The binding of RANKL to its receptor RANK leads to the recruitment of TNF receptor-associated factor 6 (TRAF6) to the cytoplasmic domain of RANK [6, 7]. The downstream targets of TRAF6 are predominantly mediated by a trimeric complex containing the NF-κB essential modulator (NEMO), an inhibitor of NF-κB kinase (IKK) α and IKKβ. IKK regulates the degradation of the inhibitor of NF-κB, selleck chemical IκBα, by promoting its phosphorylation and further degradation via the proteasome–selleck ubiquitin pathway. Liberated NF-κB subsequently translocates into the nucleus, where it binds to DNA and promotes the transcription of various genes [8]. NF-κB is important for the initial induction
of the nuclear factor of activated T cell c1 (NFATc1) expression. NFATc1 binds to its own promoter, thus switching on a robust induction of NFATc1 [8]. NFATc1 is likely a key regulator of RANKL-induced osteoclast differentiation, fusion, and activation [9, 10]. Alendronate is a synthetic agent that is currently the most widely used drug for postmenopausal osteoporosis. Alendronate is a bone resorption inhibitor that maintains bone mass by inhibiting the function of osteoclasts [11]. Some people taking alendronate have experienced severe effects, such as osteonecrosis and insufficiency fractures [12, 13]. Growing evidence shows
that the benefits of natural products, which are thought to be healthier and safer for the treatment of osteoporosis, can overcome the side effects of this synthetic drug. Kinsenoside [3-(R)-3-β-d-glucopyranosyloxybutanolide] is a significant and active compound STA-9090 of the Anoectochilus formosanus (Orchidaceae), an important ethnomedicinal plant in Taiwan [14]. This compound has hepatoprotective, hypoglycemic, and antiinflammatory effects [15–17]. Kinsenoside inhibits NF-κB activation by lipopolysaccharide (LPS) in mouse peritoneal lavage macrophages (MPLMs) [17]. Several reports have shown that crude extracts of A. formosanus can ameliorate the osteoporosis induced by ovariectomy in rats [18, 19]. However, the antiosteoporotic activity of kinsenoside remains unclear.
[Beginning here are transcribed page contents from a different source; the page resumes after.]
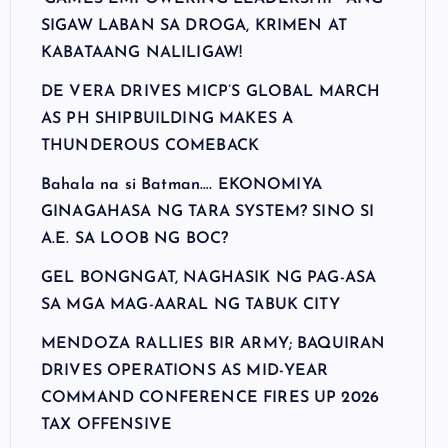
SIGAW LABAN SA DROGA, KRIMEN AT
KABATAANG NALILIGAW!
DE VERA DRIVES MICP’S GLOBAL MARCH
AS PH SHIPBUILDING MAKES A
THUNDEROUS COMEBACK
Bahala na si Batman…. EKONOMIYA
GINAGAHASA NG TARA SYSTEM? SINO SI
A.E. SA LOOB NG BOC?
GEL BONGNGAT, NAGHASIK NG PAG-ASA
SA MGA MAG-AARAL NG TABUK CITY
MENDOZA RALLIES BIR ARMY; BAQUIRAN
DRIVES OPERATIONS AS MID-YEAR
COMMAND CONFERENCE FIRES UP 2026
TAX OFFENSIVE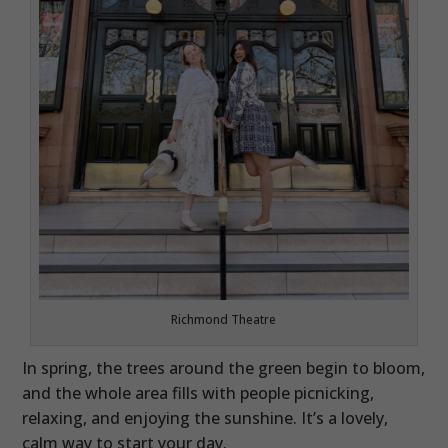
Richmond Theatre
In spring, the trees around the green begin to bloom,
and the whole area fills with people picnicking,
relaxing, and enjoying the sunshine. It’s a lovely,
calm way to start your day.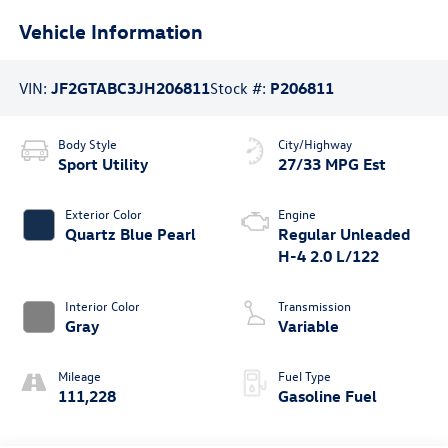
Vehicle Information
VIN:
JF2GTABC3JH206811
Stock #:
P206811
Body Style
City/Highway
Sport Utility
27/33 MPG Est
Exterior Color
Engine
Quartz Blue Pearl
Regular Unleaded
H-4 2.0 L/122
Interior Color
Transmission
Gray
Variable
Mileage
Fuel Type
111,228
Gasoline Fuel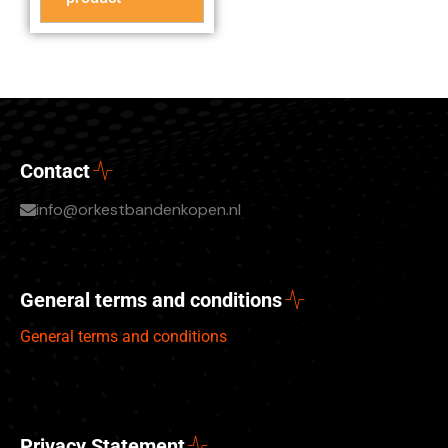
Contact
info@orkestbandenkopen.nl
General terms and conditions
General terms and conditions
Privacy Statement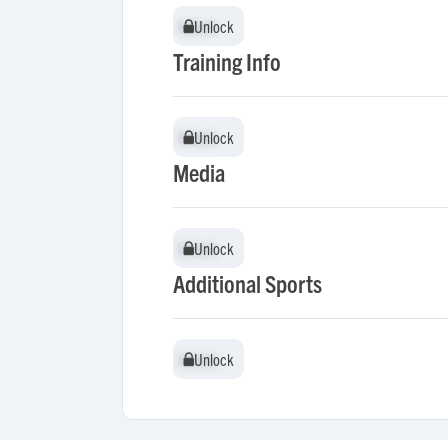
Unlock
Unlock
Training Info
Unlock
Unlock
Media
Unlock
Unlock
Additional Sports
Unlock
Unlock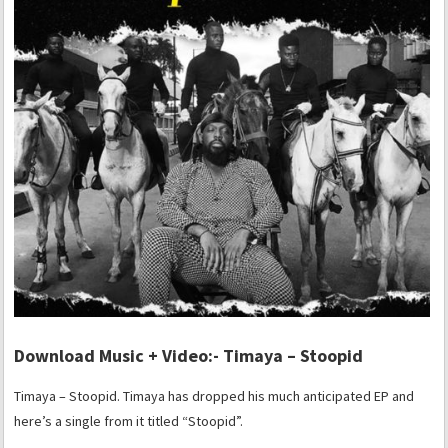
Download Music + Video:- Timaya – Stoopid
Timaya – Stoopid. Timaya has dropped his much anticipated EP and
here’s a single from it titled “Stoopid”.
This study investigates the effects of kinsenoside on osteopenia in OVX mice, using
alendronate Farnesyltransferase as a positive control drug. In vivo study indicates that the antiosteoporotic activity of kinsenoside might be related to its inhibitory effect on osteoclastogenesis. This study also investigates the effects of kinsenoside on RANKL-induced NF-κB activation and on osteoclastogenesis in osteoclast precursor cells. Materials and methods Preparation of kinsenoside Kinsenoside was prepared by Professor Wu. The identity and purity of kinsenoside (>85 %) were analyzed by HPLC according to a previous report [15]. For the in vivo study, kinsenoside was dissolved in distilled water and concentrations of 10 and 30 mg/ml were prepared. Animals Female Wistar rats and imprinting control region (ICR) mice were purchased from BioLASCO Co., Ltd. (Taipei, Taiwan).